I had more velcro pads attached, this time to the right side of my body.
For this recording, I had to pedal as before, for 15 seconds, with the Retul capturing my position on the left side. Then, whilst I attempted not to change my position on the bike, Andy had to remove the motion sensors and spin me, the bike and turbo all around 180 degrees, on the wooden plinth that I now discovered was a giant turntable. The sensors would then be attached to the velcro pads on the right side.
Until now, I’d been able to maintain a steady cadence by watching the data feed on the video screen. For the run-through that would assess my position from the right side, I’d be facing away from the screen, and therefore flying blind (in terms of knowing my cadence – I wasn’t blindfolded).
Luckily I had two advantages: 1. I have pitch perfect hearing and really should be a concert pianist (careful); 2. my new Domane, with its Shimano 105 groupset sings like a nightingale when we hit optimal cadence. An additional, possibly more relevant, factor was that Andy shouted out cadence numbers until I reached the right one. And then I kept pedaling at the same speed and effort.
You are really at the mercy of a man when you are clipped into a bike on a turntable that he has control of.
Andy elected not to abuse his position of power and simply spun me back so I could see the measurement results on the screen, which revealed…
My Bike Fits…!
There were a whole host of numbers that I didn’t really take in. To reduce the complexity (for my sake), we’d talked a lot about the target back angle throughout the two fit sessions. And there it was in (electronic) black and white: we’d achieved my target 48 degree angle.
Andy seemed happy with all the rest of the numbers and declared the bike fit complete.

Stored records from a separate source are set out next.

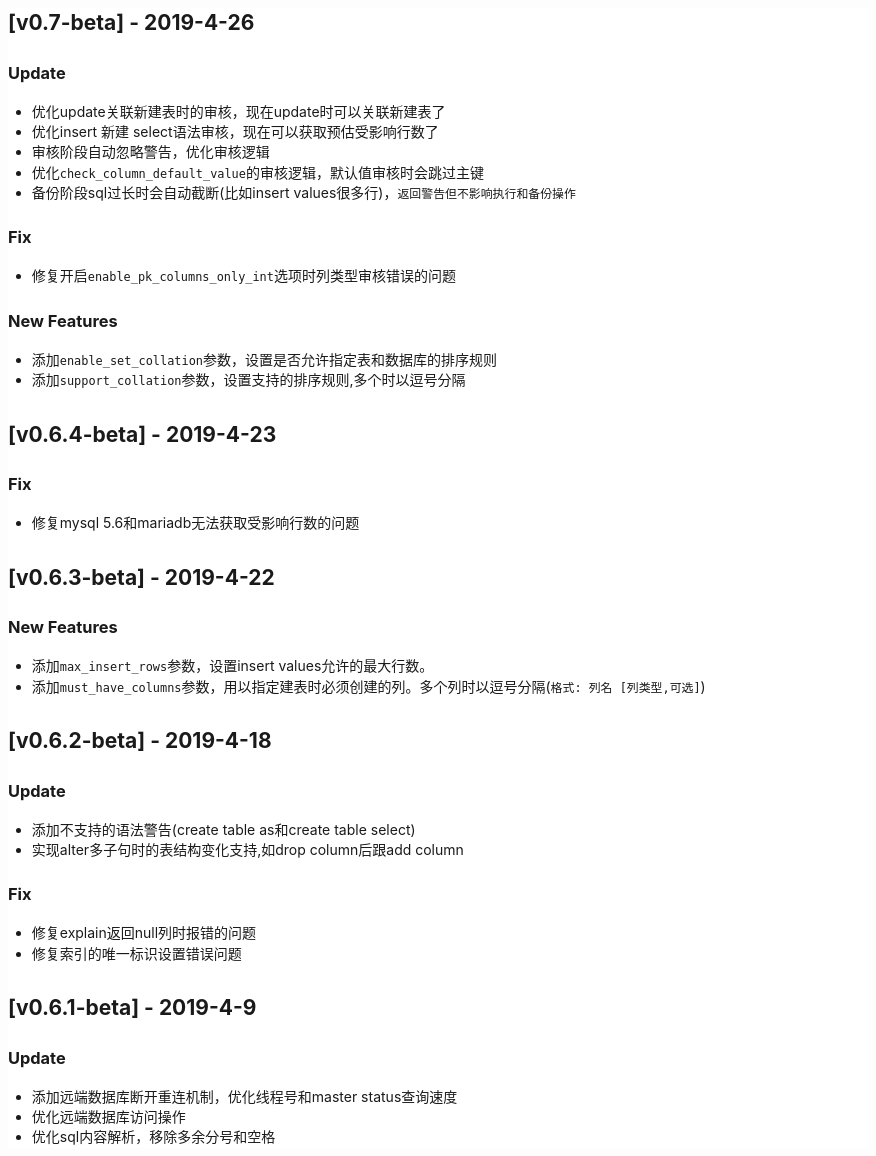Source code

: 
## [v0.7-beta] - 2019-4-26

### Update
* 优化update关联新建表时的审核，现在update时可以关联新建表了
* 优化insert 新建 select语法审核，现在可以获取预估受影响行数了
* 审核阶段自动忽略警告，优化审核逻辑
* 优化`check_column_default_value`的审核逻辑，默认值审核时会跳过主键
* 备份阶段sql过长时会自动截断(比如insert values很多行)，`返回警告但不影响执行和备份操作`

### Fix
* 修复开启`enable_pk_columns_only_int`选项时列类型审核错误的问题

### New Features
* 添加`enable_set_collation`参数，设置是否允许指定表和数据库的排序规则
* 添加`support_collation`参数，设置支持的排序规则,多个时以逗号分隔


## [v0.6.4-beta] - 2019-4-23

### Fix
* 修复mysql 5.6和mariadb无法获取受影响行数的问题


## [v0.6.3-beta] - 2019-4-22

### New Features
* 添加`max_insert_rows`参数，设置insert values允许的最大行数。
* 添加`must_have_columns`参数，用以指定建表时必须创建的列。多个列时以逗号分隔(`格式: 列名 [列类型,可选]`)


## [v0.6.2-beta] - 2019-4-18
### Update
* 添加不支持的语法警告(create table as和create table select)
* 实现alter多子句时的表结构变化支持,如drop column后跟add column

### Fix
* 修复explain返回null列时报错的问题
* 修复索引的唯一标识设置错误问题


## [v0.6.1-beta] - 2019-4-9
### Update
* 添加远端数据库断开重连机制，优化线程号和master status查询速度
* 优化远端数据库访问操作
* 优化sql内容解析，移除多余分号和空格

All that was left was for him to take a series of detailed measurements from various parts of the bike, using some sort of alien arse probe (although with hindsight, it might have been another type of motion capture sensor). These measurements will tell any competent bike mechanic (or incompetent me) how to achieve an identical setup on the bike in future (e.g. after a service).
That is my bike fit saga in its (rather lengthy) entirety. All that remains is to see how my performance and persistent knee injury react to the new bike and its setup.
If you haven’t had one, my strong recommendation, as someone who put it off for so long before finally biting the bullet, is to invest in a bike fit if at all possible.
I’ve learnt an awful lot about bike position, sizing, pedal and shoe choice, and much more. I’ve come away with a bike (albeit a new one!) that fits me better and stands me a far higher chance of completing the longer ride distances to which I aspire.
I’ve tended to go on about my knee, rather than, say, back and neck problems (mainly because I haven’t really had them yet). However, I feel that by sorting my bike position now, I’ve averted issues in those areas which may otherwise have become a problem in the future (particularly if I’d have stuck with my previous setup).
That’s enough about me. What have your bike fit experiences been? Let me know in the comments below.
Anyone who advised me to go get a bike fit is hereby allowed to write messages of self-congratulation and smugness.